Perhaps what these studies of dark sides point to, then, are our own blind spots, to the spaces left out by our usual preferred topics.

The sociologist Christine Hine (2005, 240) suggests that “we [Internet researchers] are all looking at similar objects, but in very different ways.” Following Hine, then, I would like to make the case for considering those ways of looking and seeing more carefully. We need to explore how and in what ways our perspectives and obsessions affect the theoretical and analytical approaches to the Internet. How, for instance, did thinking about the connections between offline and online or the changing nature of embodied experience become recurring themes in much anthropological scholarship on the Internet (e.g., Boellstorff 2011, 2012)?

In the German research context, anthropological studies of Internet-related topics have been marked for many years by a fixation on the pretty, neat, and mundane things happening online. One could call it a fetish of the positive. Drawing on the experiences and ideas of Internet researchers, as well as the approaches and tools they have developed, there is surely a great deal of opportunity to transform our fetishes (whether “positive” or “negative”) into productive interventions, even beyond the sphere of the Internet.

I agree with Miller when he argues that “online as just one place in which we now live and conduct relationships with others.” I would emphasize that the Internet is also a space of exploring and adapting our methods and roles as ethnographers (see Hine 2015; Biehl and Zucker 2015). And it is a space and culture in which we already have created a rich history of ethnographic practice. Yet there are (and will be) new experiences and learning processes for online ethnographers that we should reflect on and evaluate in terms of their methodological implications for ethnography writ large (Hine 2015). In this sense, we have a set of methodological concerns that we share with Internet researchers from other disciplines.

To sum up: maybe we are to be not only (as Miller suggests) provocateurs, but also translators—through ethnographic methods—of the things people do online in ways that practitioners of other disciplines cannot.

References

Banet-Weiser, Sarah, and Kate M. Miltner. 2016. “#MasculinitySoFragile: Culture, Structure, and Networked Misogyny.” Feminist Media Studies 16, no. 1: 171–74.

Biehl, João, and Naomi Zucker. 2015. “The Masked Anthropologist.” HAU 5, no. 2: 367–74.

Boellstorff, Tom. 2011. “Placing the Virtual Body: Avatar, Chora, Cypherg.” In A Companion to the Anthropology of the Body and Embodiment, edited by Frances E. Mascia-Lees, 504–20. New York: Wiley-Blackwell.

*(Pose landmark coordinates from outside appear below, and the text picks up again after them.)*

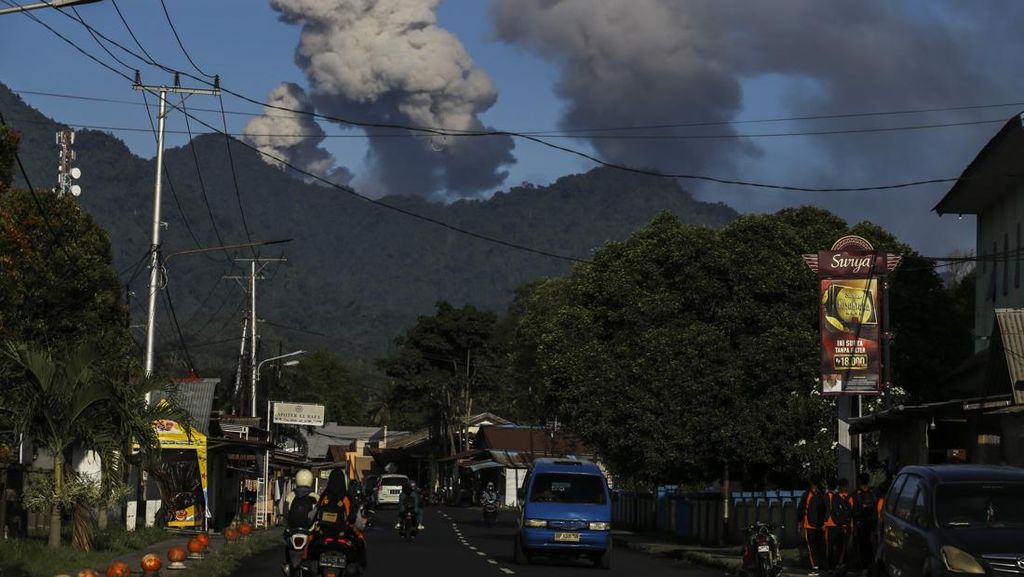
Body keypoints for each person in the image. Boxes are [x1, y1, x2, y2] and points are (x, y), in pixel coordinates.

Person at [313, 469, 366, 570]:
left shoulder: (325, 495)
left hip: (324, 533)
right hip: (342, 533)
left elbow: (316, 512)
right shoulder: (347, 497)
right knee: (360, 543)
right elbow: (352, 518)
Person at [282, 470, 317, 574]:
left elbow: (285, 512)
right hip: (309, 530)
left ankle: (288, 564)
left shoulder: (291, 495)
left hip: (293, 530)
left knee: (287, 545)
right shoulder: (315, 496)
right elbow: (318, 513)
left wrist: (289, 525)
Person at [798, 479, 829, 577]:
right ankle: (822, 565)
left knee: (812, 546)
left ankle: (815, 566)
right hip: (820, 525)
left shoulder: (807, 495)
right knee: (820, 545)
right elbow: (827, 509)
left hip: (809, 525)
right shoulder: (823, 494)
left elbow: (801, 509)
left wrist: (799, 522)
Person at [825, 478, 854, 575]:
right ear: (846, 486)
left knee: (830, 547)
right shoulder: (850, 498)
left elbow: (830, 509)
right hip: (845, 526)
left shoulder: (834, 497)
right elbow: (852, 512)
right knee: (842, 547)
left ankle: (831, 567)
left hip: (832, 524)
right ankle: (841, 565)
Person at [853, 473, 878, 576]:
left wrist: (855, 522)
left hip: (860, 524)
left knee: (862, 545)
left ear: (859, 481)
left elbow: (854, 510)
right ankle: (870, 566)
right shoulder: (872, 493)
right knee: (870, 545)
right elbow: (876, 510)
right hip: (871, 523)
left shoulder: (856, 494)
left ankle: (864, 568)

_____. 2012. “Rethinking Digital Anthropology.” In Digital Anthropology, edited by Heather A. Horst and Daniel Miller, 39–59. Oxford: Berg.

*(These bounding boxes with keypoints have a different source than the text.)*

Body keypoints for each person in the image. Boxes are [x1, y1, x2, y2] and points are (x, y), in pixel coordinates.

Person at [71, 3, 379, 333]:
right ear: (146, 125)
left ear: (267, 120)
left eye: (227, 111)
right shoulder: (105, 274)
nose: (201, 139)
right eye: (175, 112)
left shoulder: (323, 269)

boyd, danah. 2008. “How Can Qualitative Internet Researchers Define the Boundaries of Their Projects: A Response to Christine Hine.” In Internet Inquiry: Conversations About Method, edited by Annette Markham and Nancy Baym, 26–32. Los Angeles: Sage.

Coleman, Gabriella. 2014. Hacker, Hoaxer, Whistleblower, Spy: The Many Faces of Anonymous. New York: Verso.

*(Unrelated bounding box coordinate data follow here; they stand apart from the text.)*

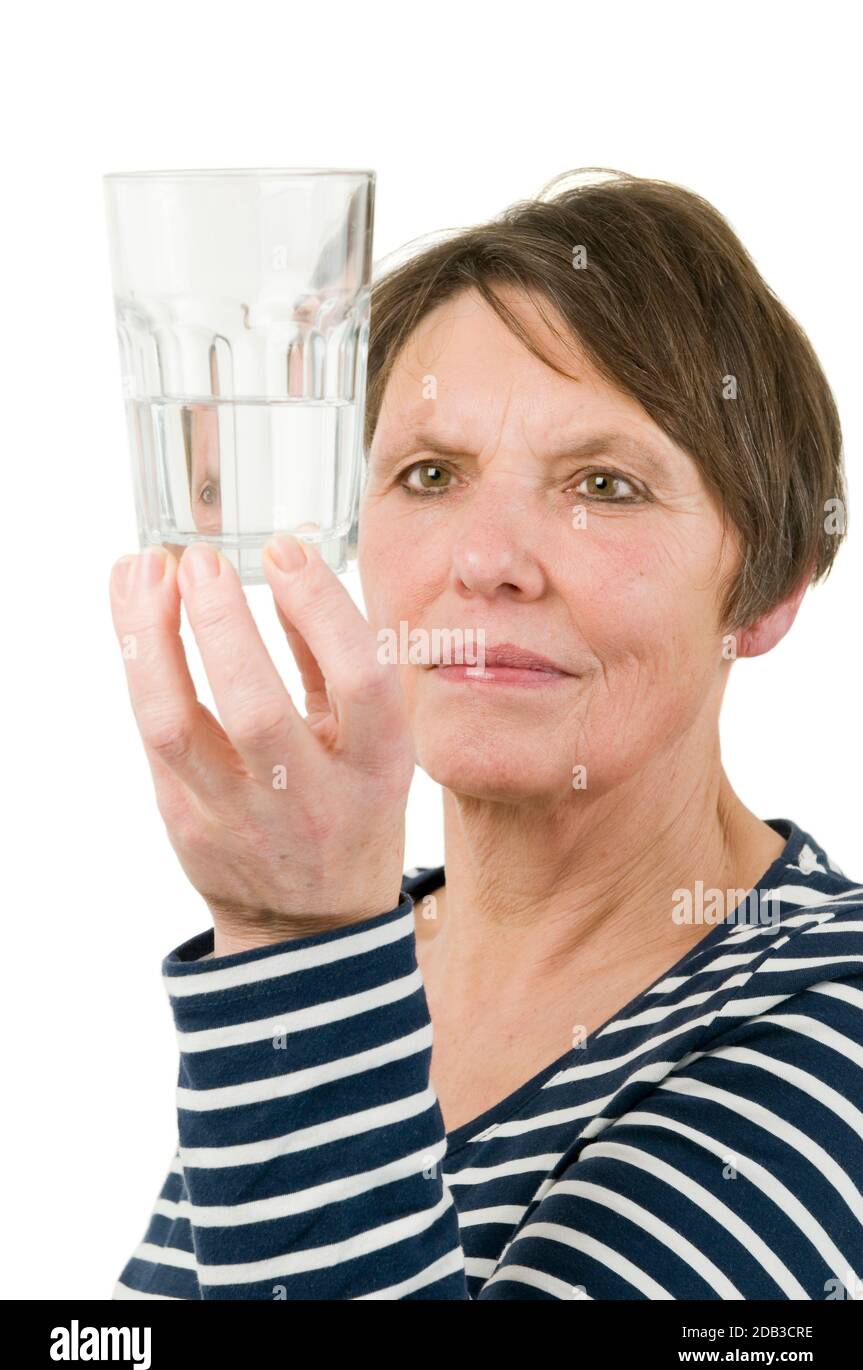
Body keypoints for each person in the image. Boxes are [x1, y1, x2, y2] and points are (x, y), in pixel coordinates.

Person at [108, 170, 863, 1300]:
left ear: (767, 590)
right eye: (429, 474)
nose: (486, 558)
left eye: (602, 484)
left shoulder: (827, 1017)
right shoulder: (374, 949)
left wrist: (291, 944)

Daniels, Jessie. 2009. Cyber Racism: White Supremacy Online and the New Attack on Civil Rights. Lanham, Md.: Rowman and Littlefield.

Hine, Christine. 2005. “Internet Research and the Sociology of Cyber-Social-Scientific Knowledge.” The Information Society 21, no. 4: 239–48.

_____. 2015. “Christine Hine on Virtual Ethnography’s E3 Internet.” Ethnography Matters, November 29.

Matias, J. Nathan. 2015. “Recognizing the Work of Reddit’s Moderators: Summer Research Project.” Microsoft Research New England, Social Media Collective research blog, June 16.

Phillips, Whitney. 2015. This Is Why We Can't Have Nice Things: Mapping the Relationship between Online Trolling and Mainstream Culture. Cambridge, Mass.: MIT Press.

Thakor, Mitali, and danah boyd. 2013. “Networked Trafficking: Reflections on Technology and the Anti-Trafficking Movement.” Dialectical Anthropology 37, no. 2: 277–90.